The problem is that compile-time runtime checks on dimensions do not work. In data_getter.h you can notice that I have imposed a bunch of static_assert on the dimensions. This may seem a little redundant, but I wanted to make sure that the expressions actually do compilation operations so that we can get the size checks. If they were dynamic expressions, then the dimensions would be -1.

However, although the entire static_assert pass passes, link references are not checked. For example, if we change the following line in a test program

 Ref<Matrix<T, (n + m) * c, w>> allData = Data::asMatrix(vec.data()); 

in

 Ref<Matrix<T, (n + m) * c + 1, w>> allData = Data::asMatrix(vec.data()); 

The code compiles, but crashes at runtime. This seems to indicate that Ref discarding sizes. So how should I define these variables?

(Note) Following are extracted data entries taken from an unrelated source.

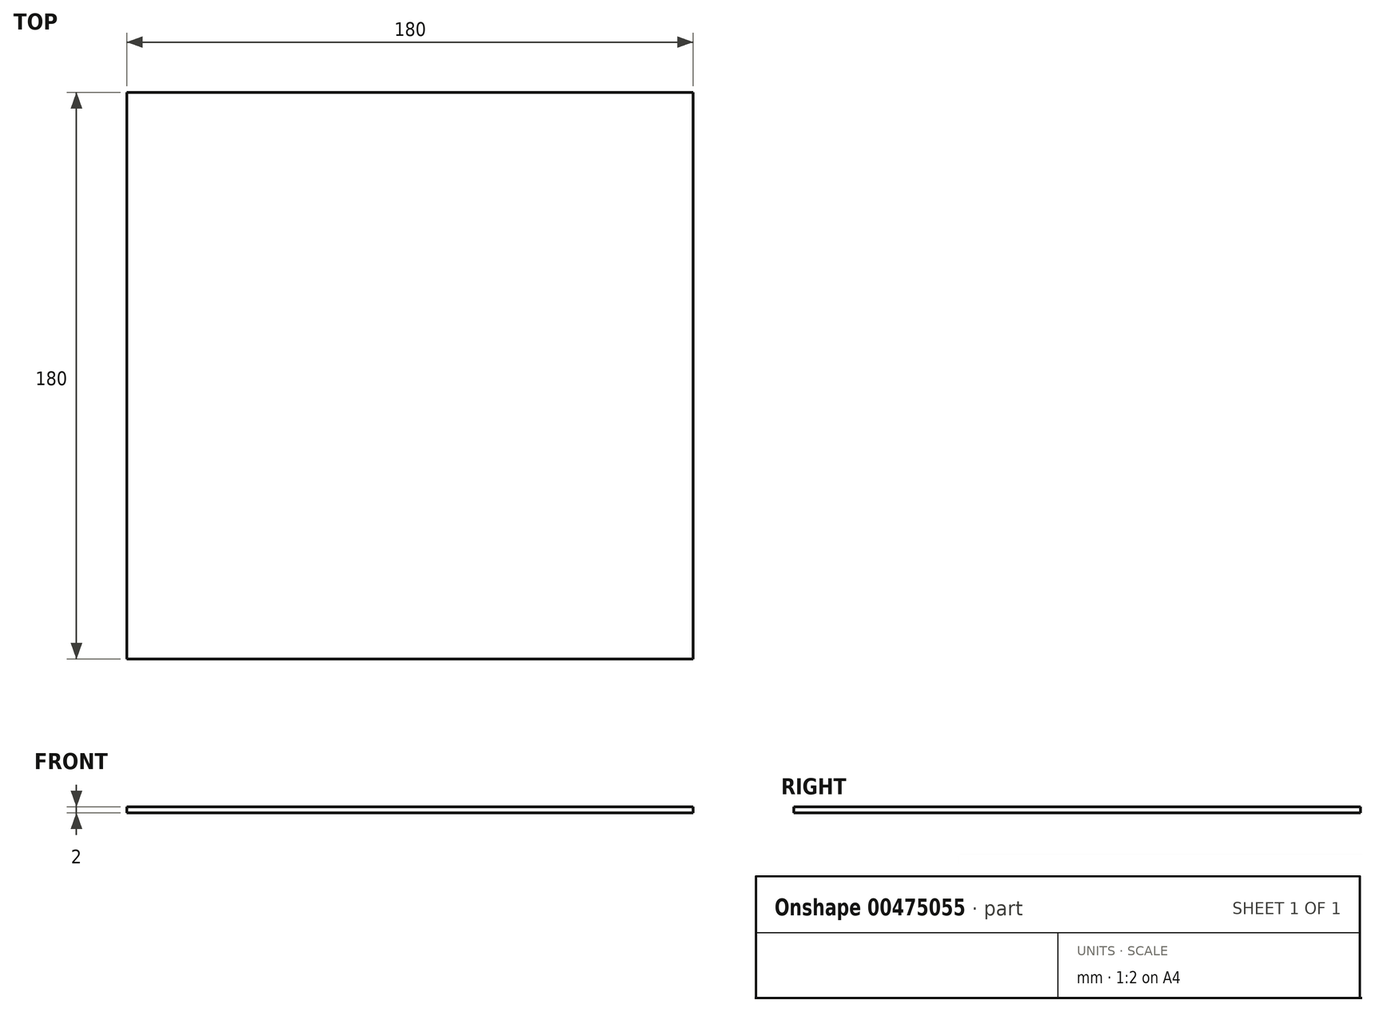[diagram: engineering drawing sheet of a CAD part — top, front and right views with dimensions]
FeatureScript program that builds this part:
annotation { "Feature Type Name" : "Feature", "Feature Type Description" : "" }
export const myFeature = defineFeature(function(context is Context, id is Id, definition is map)
    precondition{}
    {
        {
            var Q0;
            Q0=qCreatedBy(makeId("Top.planeOp"),FACE);
            var sketch = newSketch(context, id + "F0", { "sketchPlane" : qUnion([Q0])});
            skLineSegment(sketch, "E0.bottom", {"start": v(-99.8, 112.6) * mm, "end": v(80.2, 112.6) * mm});
            skLineSegment(sketch, "E0.top", {"start": v(-99.8, -67.4) * mm, "end": v(80.2, -67.4) * mm});
            skLineSegment(sketch, "E0.left", {"start": v(-99.8, 112.6) * mm, "end": v(-99.8, -67.4) * mm});
            skLineSegment(sketch, "E0.right", {"start": v(80.2, 112.6) * mm, "end": v(80.2, -67.4) * mm});
            skSolve(sketch);
        }
        {
            var Q0;
            Q0 = qSketchRegion(id + "F0", true);
            extrude(context, id + "F1", {"entities" : qUnion([Q0]), "depth" : 2 * mm});
        }
    });
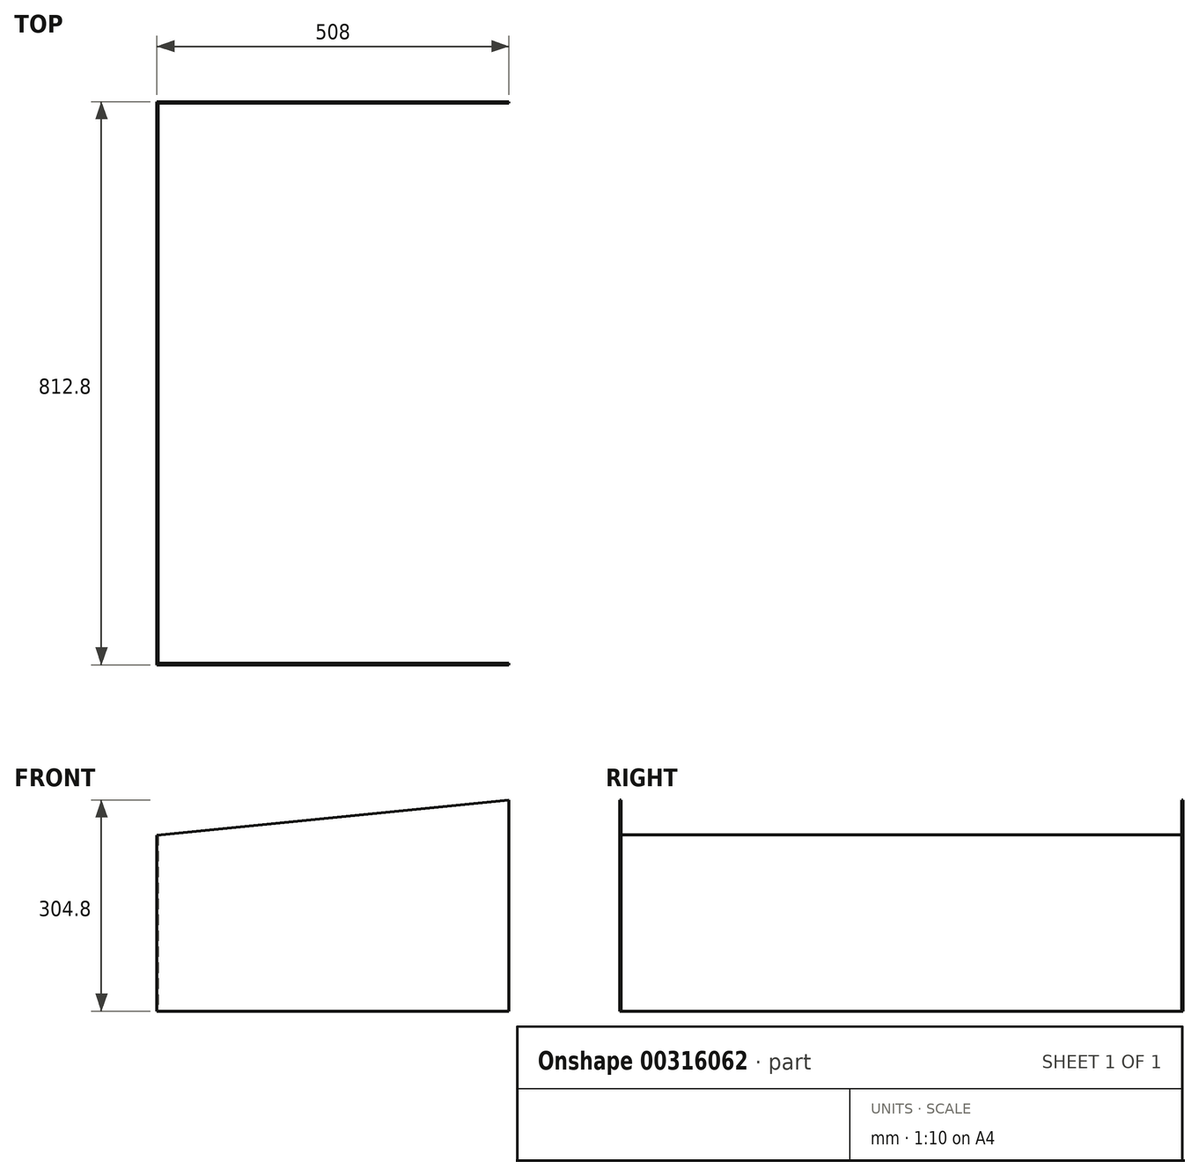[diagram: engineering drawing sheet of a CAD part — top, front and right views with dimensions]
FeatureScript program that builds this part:
annotation { "Feature Type Name" : "Feature", "Feature Type Description" : "" }
export const myFeature = defineFeature(function(context is Context, id is Id, definition is map)
    precondition{}
    {
        {
            var Q0;
            Q0=qCreatedBy(makeId("Top.planeOp"),FACE);
            var sketch = newSketch(context, id + "F0", { "sketchPlane" : qUnion([Q0])});
            skLineSegment(sketch, "E0", {"start": v(0, 0) * mm, "end": v(-558.8, 0) * mm});
            skLineSegment(sketch, "E1", {"start": v(-558.8, 0) * mm, "end": v(-558.8, 812.8) * mm});
            skLineSegment(sketch, "E2", {"start": v(-558.8, 812.8) * mm, "end": v(0, 812.8) * mm});
            skLineSegment(sketch, "E3", {"start": v(0, 812.8) * mm, "end": v(0, 810.77) * mm});
            skLineSegment(sketch, "E4", {"start": v(0, 0) * mm, "end": v(0, 2.03) * mm});
            skLineSegment(sketch, "E5", {"start": v(0, 2.03) * mm, "end": v(-556.77, 2.03) * mm});
            skLineSegment(sketch, "E6", {"start": v(-556.77, 2.03) * mm, "end": v(-556.77, 810.77) * mm});
            skLineSegment(sketch, "E7", {"start": v(-556.77, 810.77) * mm, "end": v(0, 810.77) * mm});
            skLineSegment(sketch, "E8.trimOffspring", {"start": v(0, 2.03) * mm, "end": v(0, 0) * mm});
            skSolve(sketch);
        }
        {
            var Q0;
            Q0=makeQuery(id+"F0.imprint","IMPRINT",FACE,{"disambiguationData":[TD([[makeQuery(id+"F0.imprint","IMPRINT",EDGE,{"derivedFrom":sQuery(id+"F0.wireOp",EDGE,"E0")}),-1.0]])]});
            extrude(context, id + "F1", {"entities" : qUnion([Q0]), "depth" : 304.8 * mm});
        }
        {
            var Q0;
            Q0=makeQuery(id+"F1.opExtrude","SWEPT_FACE",FACE,{"disambiguationData":[OSD([sQuery(id+"F0.wireOp",EDGE,"E0")])]});
            var sketch = newSketch(context, id + "F2", { "sketchPlane" : qUnion([Q0])});
            skLineSegment(sketch, "E9", {"start": v(-558.8, 0) * mm, "end": v(-50.8, 0) * mm});
            skLineSegment(sketch, "E10", {"start": v(-50.8, 0) * mm, "end": v(-50.8, 312.96) * mm});
            skLineSegment(sketch, "E11", {"start": v(-50.8, 312.96) * mm, "end": v(22.66, 306.12) * mm});
            skLineSegment(sketch, "E12", {"start": v(22.66, 306.12) * mm, "end": v(29.5, 0) * mm});
            skLineSegment(sketch, "E13", {"start": v(29.5, 0) * mm, "end": v(-50.8, 0) * mm});
            skSolve(sketch);
        }
        {
            var Q0;
            {var subQ3=sQuery(id+"F0.wireOp",EDGE,"E0");var subQ6=makeQuery(id+"F1.opExtrude","SWEPT_EDGE",EDGE,{"disambiguationData":[OSD([subQ3,sQuery(id+"F0.wireOp",EDGE,"E8.trimOffspring")])]});Q0=makeQuery(id+"F2.imprint","IMPRINT",FACE,{"disambiguationData":[TD([[makeQuery(id+"F2.imprint","IMPRINT",EDGE,{"derivedFrom":subQ6}),-1.0]])]});}
            extrude(context, id + "F3", {"entities" : qUnion([Q0]), "operationType" : NewBodyOperationType.REMOVE, "endBound" : BoundingType.THROUGH_ALL, "oppositeDirection" : true, "depth" : 25.4 * mm});
        }
        {
            var Q0;
            Q0=makeQuery(id+"F1.opExtrude","SWEPT_FACE",FACE,{"disambiguationData":[OSD([sQuery(id+"F0.wireOp",EDGE,"E0")])]});
            var sketch = newSketch(context, id + "F4", { "sketchPlane" : qUnion([Q0])});
            skLineSegment(sketch, "E14", {"start": v(-558.8, 0) * mm, "end": v(-558.8, 254) * mm});
            skLineSegment(sketch, "E15", {"start": v(-558.8, 254) * mm, "end": v(-50.8, 304.8) * mm});
            skLineSegment(sketch, "E16", {"start": v(-50.8, 304.8) * mm, "end": v(-532.53, 347.56) * mm});
            skLineSegment(sketch, "E17", {"start": v(-532.53, 347.56) * mm, "end": v(-630.11, 269.49) * mm});
            skLineSegment(sketch, "E18", {"start": v(-630.11, 269.49) * mm, "end": v(-558.8, 254) * mm});
            skSolve(sketch);
        }
        {
            var Q0;
            Q0=makeQuery(id+"F4.imprint","IMPRINT",FACE,{"disambiguationData":[TD([[makeQuery(id+"F4.imprint","IMPRINT",EDGE,{"derivedFrom":sQuery(id+"F4.wireOp",EDGE,"E16")}),1.0]])]});
            var Q1;
            {var subQ0=sQuery(id+"F4.wireOp",EDGE,"E15");Q1=makeQuery(id+"F4.imprint","IMPRINT",FACE,{"disambiguationData":[TD([[makeQuery(id+"F4.imprint","IMPRINT",EDGE,{"derivedFrom":subQ0}),1.0]])]});}
            extrude(context, id + "F5", {"entities" : qUnion([Q0, Q1]), "operationType" : NewBodyOperationType.REMOVE, "endBound" : BoundingType.THROUGH_ALL, "oppositeDirection" : true, "depth" : 25.4 * mm});
        }
    });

One idea that may come to mind is to define these return values ​​as auto . However, this is clearly discouraged by the Eigen docs , because if we end up using output in a loop, it can cause the expression to evaluate again and again. It is for this reason that I use Ref s. Also, it just seems like I want to clearly indicate the size, since we know it at compile time ...

So is this a bug in Ref? and what type should I use for variables that spit out with all my access methods?